Retype all of the data exactly as given.
(DATA FOR THE TASK begins)
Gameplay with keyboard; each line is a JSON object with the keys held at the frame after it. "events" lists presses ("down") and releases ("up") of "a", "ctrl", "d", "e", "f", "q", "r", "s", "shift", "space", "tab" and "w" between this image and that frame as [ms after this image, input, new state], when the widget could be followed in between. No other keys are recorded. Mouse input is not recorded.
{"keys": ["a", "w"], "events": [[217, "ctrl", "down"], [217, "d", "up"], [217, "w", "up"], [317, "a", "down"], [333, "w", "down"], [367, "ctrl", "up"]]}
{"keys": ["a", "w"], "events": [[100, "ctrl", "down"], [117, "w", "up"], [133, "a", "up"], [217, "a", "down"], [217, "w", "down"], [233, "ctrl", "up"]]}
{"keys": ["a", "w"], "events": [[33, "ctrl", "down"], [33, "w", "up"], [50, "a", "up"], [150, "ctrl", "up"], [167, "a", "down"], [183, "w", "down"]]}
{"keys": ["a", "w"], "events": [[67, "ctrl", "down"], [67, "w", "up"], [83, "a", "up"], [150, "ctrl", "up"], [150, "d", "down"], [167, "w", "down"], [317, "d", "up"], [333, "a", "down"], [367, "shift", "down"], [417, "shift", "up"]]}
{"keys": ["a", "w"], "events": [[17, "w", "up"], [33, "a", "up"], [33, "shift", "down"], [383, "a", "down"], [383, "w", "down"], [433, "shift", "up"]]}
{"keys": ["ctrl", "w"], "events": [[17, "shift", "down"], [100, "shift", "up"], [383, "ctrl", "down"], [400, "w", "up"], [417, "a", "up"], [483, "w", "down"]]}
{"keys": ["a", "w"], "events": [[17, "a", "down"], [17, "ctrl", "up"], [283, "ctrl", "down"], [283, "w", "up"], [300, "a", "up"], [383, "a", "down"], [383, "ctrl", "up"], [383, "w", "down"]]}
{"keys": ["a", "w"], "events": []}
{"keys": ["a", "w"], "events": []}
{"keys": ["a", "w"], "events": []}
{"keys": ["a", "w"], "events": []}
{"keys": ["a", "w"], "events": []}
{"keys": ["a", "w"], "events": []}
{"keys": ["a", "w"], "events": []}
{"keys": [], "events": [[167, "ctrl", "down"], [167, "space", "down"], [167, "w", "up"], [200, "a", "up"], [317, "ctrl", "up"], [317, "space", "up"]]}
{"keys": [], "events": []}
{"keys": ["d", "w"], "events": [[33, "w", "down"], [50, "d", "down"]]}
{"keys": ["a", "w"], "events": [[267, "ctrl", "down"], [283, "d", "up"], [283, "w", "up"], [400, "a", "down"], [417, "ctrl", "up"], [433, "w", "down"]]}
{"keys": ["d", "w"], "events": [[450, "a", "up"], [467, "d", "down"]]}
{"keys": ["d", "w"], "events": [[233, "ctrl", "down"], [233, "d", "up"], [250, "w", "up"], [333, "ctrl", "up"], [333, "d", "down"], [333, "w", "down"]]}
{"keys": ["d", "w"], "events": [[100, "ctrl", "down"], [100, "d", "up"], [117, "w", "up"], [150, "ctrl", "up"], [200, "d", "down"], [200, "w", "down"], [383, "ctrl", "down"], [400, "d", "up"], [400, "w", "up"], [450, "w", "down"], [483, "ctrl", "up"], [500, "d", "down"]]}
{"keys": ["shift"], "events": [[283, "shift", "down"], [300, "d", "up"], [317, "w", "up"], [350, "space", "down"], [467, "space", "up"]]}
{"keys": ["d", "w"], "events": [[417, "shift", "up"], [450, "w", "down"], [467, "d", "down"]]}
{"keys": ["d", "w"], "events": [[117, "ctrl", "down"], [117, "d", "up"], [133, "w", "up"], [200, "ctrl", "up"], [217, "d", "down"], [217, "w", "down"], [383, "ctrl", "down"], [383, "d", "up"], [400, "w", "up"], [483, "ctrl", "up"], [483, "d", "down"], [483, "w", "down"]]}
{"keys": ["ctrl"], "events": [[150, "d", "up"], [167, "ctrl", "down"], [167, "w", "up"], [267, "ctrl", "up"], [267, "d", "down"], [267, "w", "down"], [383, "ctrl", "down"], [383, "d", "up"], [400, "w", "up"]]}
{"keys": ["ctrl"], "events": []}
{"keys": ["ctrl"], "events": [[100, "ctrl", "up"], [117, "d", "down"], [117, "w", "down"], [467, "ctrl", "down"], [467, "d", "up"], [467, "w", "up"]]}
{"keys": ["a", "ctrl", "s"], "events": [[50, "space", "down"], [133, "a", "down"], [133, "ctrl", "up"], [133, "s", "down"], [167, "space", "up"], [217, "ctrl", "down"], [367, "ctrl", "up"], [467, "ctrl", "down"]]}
(DATA FOR THE TASK ends)
▶ **SOLUTION TO THE EXERCISE**:
Gameplay with keyboard; each line is a JSON object with the keys held at the frame after it. "events" lists presses ("down") and releases ("up") of "a", "ctrl", "d", "e", "f", "q", "r", "s", "shift", "space", "tab" and "w" between this image and that frame as [ms after this image, input, new state], when the widget could be followed in between. No other keys are recorded. Mouse input is not recorded.
{"keys": ["a", "w"], "events": [[217, "ctrl", "down"], [217, "d", "up"], [217, "w", "up"], [317, "a", "down"], [333, "w", "down"], [367, "ctrl", "up"]]}
{"keys": ["a", "w"], "events": [[100, "ctrl", "down"], [117, "w", "up"], [133, "a", "up"], [217, "a", "down"], [217, "w", "down"], [233, "ctrl", "up"]]}
{"keys": ["a", "w"], "events": [[33, "ctrl", "down"], [33, "w", "up"], [50, "a", "up"], [150, "ctrl", "up"], [167, "a", "down"], [183, "w", "down"]]}
{"keys": ["a", "w"], "events": [[67, "ctrl", "down"], [67, "w", "up"], [83, "a", "up"], [150, "ctrl", "up"], [150, "d", "down"], [167, "w", "down"], [317, "d", "up"], [333, "a", "down"], [367, "shift", "down"], [417, "shift", "up"]]}
{"keys": ["a", "w"], "events": [[17, "w", "up"], [33, "a", "up"], [33, "shift", "down"], [383, "a", "down"], [383, "w", "down"], [433, "shift", "up"]]}
{"keys": ["ctrl", "w"], "events": [[17, "shift", "down"], [100, "shift", "up"], [383, "ctrl", "down"], [400, "w", "up"], [417, "a", "up"], [483, "w", "down"]]}
{"keys": ["a", "w"], "events": [[17, "a", "down"], [17, "ctrl", "up"], [283, "ctrl", "down"], [283, "w", "up"], [300, "a", "up"], [383, "a", "down"], [383, "ctrl", "up"], [383, "w", "down"]]}
{"keys": ["a", "w"], "events": []}
{"keys": ["a", "w"], "events": []}
{"keys": ["a", "w"], "events": []}
{"keys": ["a", "w"], "events": []}
{"keys": ["a", "w"], "events": []}
{"keys": ["a", "w"], "events": []}
{"keys": ["a", "w"], "events": []}
{"keys": [], "events": [[167, "ctrl", "down"], [167, "space", "down"], [167, "w", "up"], [200, "a", "up"], [317, "ctrl", "up"], [317, "space", "up"]]}
{"keys": [], "events": []}
{"keys": ["d", "w"], "events": [[33, "w", "down"], [50, "d", "down"]]}
{"keys": ["a", "w"], "events": [[267, "ctrl", "down"], [283, "d", "up"], [283, "w", "up"], [400, "a", "down"], [417, "ctrl", "up"], [433, "w", "down"]]}
{"keys": ["d", "w"], "events": [[450, "a", "up"], [467, "d", "down"]]}
{"keys": ["d", "w"], "events": [[233, "ctrl", "down"], [233, "d", "up"], [250, "w", "up"], [333, "ctrl", "up"], [333, "d", "down"], [333, "w", "down"]]}
{"keys": ["d", "w"], "events": [[100, "ctrl", "down"], [100, "d", "up"], [117, "w", "up"], [150, "ctrl", "up"], [200, "d", "down"], [200, "w", "down"], [383, "ctrl", "down"], [400, "d", "up"], [400, "w", "up"], [450, "w", "down"], [483, "ctrl", "up"], [500, "d", "down"]]}
{"keys": ["shift"], "events": [[283, "shift", "down"], [300, "d", "up"], [317, "w", "up"], [350, "space", "down"], [467, "space", "up"]]}
{"keys": ["d", "w"], "events": [[417, "shift", "up"], [450, "w", "down"], [467, "d", "down"]]}
{"keys": ["d", "w"], "events": [[117, "ctrl", "down"], [117, "d", "up"], [133, "w", "up"], [200, "ctrl", "up"], [217, "d", "down"], [217, "w", "down"], [383, "ctrl", "down"], [383, "d", "up"], [400, "w", "up"], [483, "ctrl", "up"], [483, "d", "down"], [483, "w", "down"]]}
{"keys": ["ctrl"], "events": [[150, "d", "up"], [167, "ctrl", "down"], [167, "w", "up"], [267, "ctrl", "up"], [267, "d", "down"], [267, "w", "down"], [383, "ctrl", "down"], [383, "d", "up"], [400, "w", "up"]]}
{"keys": ["ctrl"], "events": []}
{"keys": ["ctrl"], "events": [[100, "ctrl", "up"], [117, "d", "down"], [117, "w", "down"], [467, "ctrl", "down"], [467, "d", "up"], [467, "w", "up"]]}
{"keys": ["a", "ctrl", "s"], "events": [[50, "space", "down"], [133, "a", "down"], [133, "ctrl", "up"], [133, "s", "down"], [167, "space", "up"], [217, "ctrl", "down"], [367, "ctrl", "up"], [467, "ctrl", "down"]]}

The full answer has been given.